Kenya police spokesman Eric Kiraithe. Photo/FILE

Seven police officers, including the Kiambu station commander, are being investigated following the death of a high school teacher they had arrested. (Read: Protests as teacher dies after arrest)

Police commissioner Mathew Iteere ordered the investigation after Mr John Muturi Kamau’s family claimed he died after being tortured while in police custody.

Officers who have been questioned include those who arrested him and their colleagues who were manning the report desk when the teacher was taken to the station.

Police spokesman Eric Kiraithe said: “Any officer found to have committed a criminal offence in respect of this death will be dismissed and prosecuted.”

By evening, 25 people had given their accounts to police, including those who shared a cell with Mr Kamau.

Police arrested the teacher on Sunday on allegations that he was drunk and disorderly.

He was released the following day, without having being charged. Mr Kamau, who looked sickly when he was released, was treated at Kiambu Hospital, then referred to Kenyatta National Hospital where he died.

“We are investigating circumstances surrounding the arrest, how the officers discovered he was unwell, the action they took, his release and what transpired while he was in State custody,” said Mr Kiraithe.

Why he was neither charged nor taken to hospital by police are some of the issues being investigated.

Mr Kamau taught biology and chemistry at Loreto Girls’ Secondary School in Kiambu.

The head of CID in Central Province, Mr Henry Ondiek, is leading the investigation.
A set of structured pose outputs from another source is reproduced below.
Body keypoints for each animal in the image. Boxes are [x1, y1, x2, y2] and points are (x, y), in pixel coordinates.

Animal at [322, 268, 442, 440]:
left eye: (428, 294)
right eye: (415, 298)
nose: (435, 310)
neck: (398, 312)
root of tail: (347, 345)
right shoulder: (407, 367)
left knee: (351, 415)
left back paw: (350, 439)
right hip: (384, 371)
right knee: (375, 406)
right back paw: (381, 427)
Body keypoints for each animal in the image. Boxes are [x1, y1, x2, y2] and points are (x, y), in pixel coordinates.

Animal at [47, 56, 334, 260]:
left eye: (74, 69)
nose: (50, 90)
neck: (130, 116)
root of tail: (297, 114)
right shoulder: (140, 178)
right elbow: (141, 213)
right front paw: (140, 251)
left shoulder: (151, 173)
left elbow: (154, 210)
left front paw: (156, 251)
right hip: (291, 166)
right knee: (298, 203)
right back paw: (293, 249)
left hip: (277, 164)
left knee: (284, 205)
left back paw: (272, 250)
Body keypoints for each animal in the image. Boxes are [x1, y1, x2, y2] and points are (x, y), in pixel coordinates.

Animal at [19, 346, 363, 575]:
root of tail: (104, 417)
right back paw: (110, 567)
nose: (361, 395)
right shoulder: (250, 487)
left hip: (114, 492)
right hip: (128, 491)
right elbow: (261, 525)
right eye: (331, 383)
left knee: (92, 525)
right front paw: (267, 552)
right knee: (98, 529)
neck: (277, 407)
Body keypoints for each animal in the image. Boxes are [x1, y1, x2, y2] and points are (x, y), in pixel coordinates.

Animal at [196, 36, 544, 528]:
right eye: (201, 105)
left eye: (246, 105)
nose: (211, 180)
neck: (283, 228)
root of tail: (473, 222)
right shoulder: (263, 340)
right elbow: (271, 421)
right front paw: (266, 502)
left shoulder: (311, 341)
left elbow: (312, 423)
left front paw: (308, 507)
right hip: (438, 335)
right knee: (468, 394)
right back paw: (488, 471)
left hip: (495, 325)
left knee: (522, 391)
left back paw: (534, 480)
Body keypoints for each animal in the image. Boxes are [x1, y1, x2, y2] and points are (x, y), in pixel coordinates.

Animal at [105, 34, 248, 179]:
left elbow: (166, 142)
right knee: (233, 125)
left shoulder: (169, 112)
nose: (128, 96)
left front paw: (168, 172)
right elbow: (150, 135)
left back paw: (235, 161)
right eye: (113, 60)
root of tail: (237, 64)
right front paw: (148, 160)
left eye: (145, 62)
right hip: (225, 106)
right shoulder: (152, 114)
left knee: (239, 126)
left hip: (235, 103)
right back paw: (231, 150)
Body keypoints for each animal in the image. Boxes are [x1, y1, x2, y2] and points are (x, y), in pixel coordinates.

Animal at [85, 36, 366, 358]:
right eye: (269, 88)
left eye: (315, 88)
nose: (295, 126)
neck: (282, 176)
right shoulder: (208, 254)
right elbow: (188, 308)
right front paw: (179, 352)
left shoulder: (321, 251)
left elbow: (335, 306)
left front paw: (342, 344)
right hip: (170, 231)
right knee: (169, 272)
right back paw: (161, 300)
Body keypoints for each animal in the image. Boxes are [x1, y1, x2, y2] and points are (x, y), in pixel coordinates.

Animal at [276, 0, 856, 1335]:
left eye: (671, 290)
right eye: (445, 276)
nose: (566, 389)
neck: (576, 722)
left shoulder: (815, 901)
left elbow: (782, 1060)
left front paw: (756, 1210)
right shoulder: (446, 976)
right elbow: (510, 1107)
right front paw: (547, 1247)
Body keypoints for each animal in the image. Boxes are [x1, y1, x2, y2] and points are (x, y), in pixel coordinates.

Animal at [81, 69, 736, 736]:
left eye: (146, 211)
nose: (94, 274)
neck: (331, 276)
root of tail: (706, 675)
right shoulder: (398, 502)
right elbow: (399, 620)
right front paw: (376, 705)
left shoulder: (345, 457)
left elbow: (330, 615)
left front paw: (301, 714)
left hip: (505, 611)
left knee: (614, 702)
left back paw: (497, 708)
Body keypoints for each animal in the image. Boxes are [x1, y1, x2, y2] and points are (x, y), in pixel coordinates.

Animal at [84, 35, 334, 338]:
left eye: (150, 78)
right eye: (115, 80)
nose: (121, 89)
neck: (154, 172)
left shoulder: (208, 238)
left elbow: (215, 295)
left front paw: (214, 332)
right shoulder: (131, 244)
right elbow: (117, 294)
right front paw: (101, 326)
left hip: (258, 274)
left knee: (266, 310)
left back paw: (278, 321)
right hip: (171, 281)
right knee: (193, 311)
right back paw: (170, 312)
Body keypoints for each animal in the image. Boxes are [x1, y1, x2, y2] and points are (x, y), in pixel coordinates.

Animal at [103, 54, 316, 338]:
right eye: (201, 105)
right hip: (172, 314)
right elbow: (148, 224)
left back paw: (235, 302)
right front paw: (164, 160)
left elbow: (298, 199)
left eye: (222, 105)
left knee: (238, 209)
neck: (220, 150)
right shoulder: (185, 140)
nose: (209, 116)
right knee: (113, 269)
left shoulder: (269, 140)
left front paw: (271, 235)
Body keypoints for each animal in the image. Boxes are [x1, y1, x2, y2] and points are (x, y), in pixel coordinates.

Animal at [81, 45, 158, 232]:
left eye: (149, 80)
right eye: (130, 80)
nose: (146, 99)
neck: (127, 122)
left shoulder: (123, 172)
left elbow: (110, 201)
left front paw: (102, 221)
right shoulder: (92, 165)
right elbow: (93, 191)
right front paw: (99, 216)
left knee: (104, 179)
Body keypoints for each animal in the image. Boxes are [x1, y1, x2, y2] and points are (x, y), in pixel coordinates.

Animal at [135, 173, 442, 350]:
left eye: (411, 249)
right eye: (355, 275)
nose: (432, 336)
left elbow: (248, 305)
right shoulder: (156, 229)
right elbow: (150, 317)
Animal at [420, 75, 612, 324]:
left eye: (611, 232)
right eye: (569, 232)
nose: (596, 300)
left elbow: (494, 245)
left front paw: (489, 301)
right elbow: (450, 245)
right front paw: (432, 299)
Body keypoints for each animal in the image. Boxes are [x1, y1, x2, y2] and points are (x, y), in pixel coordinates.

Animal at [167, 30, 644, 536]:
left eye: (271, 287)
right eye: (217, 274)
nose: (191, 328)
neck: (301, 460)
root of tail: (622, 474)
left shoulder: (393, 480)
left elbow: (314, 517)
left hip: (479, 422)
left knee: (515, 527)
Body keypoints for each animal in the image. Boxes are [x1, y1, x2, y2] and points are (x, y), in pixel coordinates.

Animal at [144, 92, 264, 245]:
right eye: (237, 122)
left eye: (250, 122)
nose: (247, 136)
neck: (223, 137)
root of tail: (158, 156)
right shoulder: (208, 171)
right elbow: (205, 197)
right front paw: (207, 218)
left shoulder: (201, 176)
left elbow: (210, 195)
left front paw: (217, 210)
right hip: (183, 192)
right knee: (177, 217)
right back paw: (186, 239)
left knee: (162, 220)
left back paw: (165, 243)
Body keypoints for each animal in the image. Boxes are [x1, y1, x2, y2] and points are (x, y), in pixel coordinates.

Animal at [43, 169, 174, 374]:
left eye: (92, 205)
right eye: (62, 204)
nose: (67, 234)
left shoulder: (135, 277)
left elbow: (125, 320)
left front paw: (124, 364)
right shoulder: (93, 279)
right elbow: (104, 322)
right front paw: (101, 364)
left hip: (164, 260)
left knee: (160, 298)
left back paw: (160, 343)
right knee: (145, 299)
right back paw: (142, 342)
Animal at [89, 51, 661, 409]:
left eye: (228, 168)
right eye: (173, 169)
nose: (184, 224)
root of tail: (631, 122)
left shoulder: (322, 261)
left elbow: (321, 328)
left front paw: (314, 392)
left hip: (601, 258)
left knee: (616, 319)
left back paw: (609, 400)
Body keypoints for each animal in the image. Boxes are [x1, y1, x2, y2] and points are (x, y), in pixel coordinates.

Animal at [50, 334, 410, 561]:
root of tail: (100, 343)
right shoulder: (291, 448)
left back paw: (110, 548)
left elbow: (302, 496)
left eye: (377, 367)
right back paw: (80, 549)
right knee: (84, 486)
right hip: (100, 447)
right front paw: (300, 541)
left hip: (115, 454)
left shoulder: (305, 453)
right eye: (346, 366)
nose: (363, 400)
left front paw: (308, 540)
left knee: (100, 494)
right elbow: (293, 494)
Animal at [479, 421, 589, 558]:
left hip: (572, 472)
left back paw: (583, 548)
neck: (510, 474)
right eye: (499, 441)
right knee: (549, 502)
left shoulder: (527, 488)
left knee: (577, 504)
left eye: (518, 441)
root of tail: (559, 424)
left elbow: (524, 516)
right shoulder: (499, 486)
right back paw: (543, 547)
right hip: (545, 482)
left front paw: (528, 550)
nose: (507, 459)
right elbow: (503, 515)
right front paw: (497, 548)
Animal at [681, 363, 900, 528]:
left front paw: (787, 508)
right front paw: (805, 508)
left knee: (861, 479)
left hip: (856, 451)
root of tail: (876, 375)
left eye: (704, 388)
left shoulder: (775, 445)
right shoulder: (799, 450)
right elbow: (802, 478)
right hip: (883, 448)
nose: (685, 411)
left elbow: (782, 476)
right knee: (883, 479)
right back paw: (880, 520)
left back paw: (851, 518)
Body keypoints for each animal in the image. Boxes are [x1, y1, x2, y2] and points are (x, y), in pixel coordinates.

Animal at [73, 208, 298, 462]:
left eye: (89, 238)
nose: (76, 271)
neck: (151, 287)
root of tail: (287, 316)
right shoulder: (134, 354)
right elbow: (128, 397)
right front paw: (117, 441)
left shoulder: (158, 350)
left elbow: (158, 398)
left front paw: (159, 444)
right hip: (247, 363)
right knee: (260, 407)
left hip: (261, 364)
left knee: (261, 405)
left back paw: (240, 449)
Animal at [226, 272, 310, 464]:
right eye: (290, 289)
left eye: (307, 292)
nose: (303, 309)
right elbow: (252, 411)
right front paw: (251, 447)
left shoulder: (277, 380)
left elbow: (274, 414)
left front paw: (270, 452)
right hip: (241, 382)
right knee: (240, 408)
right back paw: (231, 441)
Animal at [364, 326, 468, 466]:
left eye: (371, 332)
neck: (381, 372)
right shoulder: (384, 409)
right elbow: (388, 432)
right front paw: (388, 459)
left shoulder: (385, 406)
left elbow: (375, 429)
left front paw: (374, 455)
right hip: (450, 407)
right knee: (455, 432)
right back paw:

Besides the interrogations, detectives are liaising with doctors to ascertain the cause of death. Mr Kiraithe said they would also depend on the postmortem report.

Mr Kamau’s death sparked protests in Kiambu on Wednesday. Residents, students and teachers took to the streets after the family accused police of causing his death.

According to his brother, Mr Kamau Terisia, the police detained him the whole night, but after his release, he complained of limb and lower abdomen pains, saying that police had beaten him.

Mr Stanley Mwangi, a colleague, said that when he was arrested, Mr Kamau called him and asked him to pick his car at the scene and meet him at the police station.

Mr Gathii Irungu, a lawyer, said he saw Mr Kamau just before he died and he instructed him to file a complaint against the police over the incident as he wished to sue.

Kenya National Union of Teachers have written a protest letter to Internal Security minister George Saitoti to unearth “unlawful arrest, torture and subsequent death of John Kamau”.

At the same time, a similar inquiry is being conducted in Kisumu after police shot two people while dispersing a crowd that had gathered to scoop fuel after a tanker transporting petroleum rolled.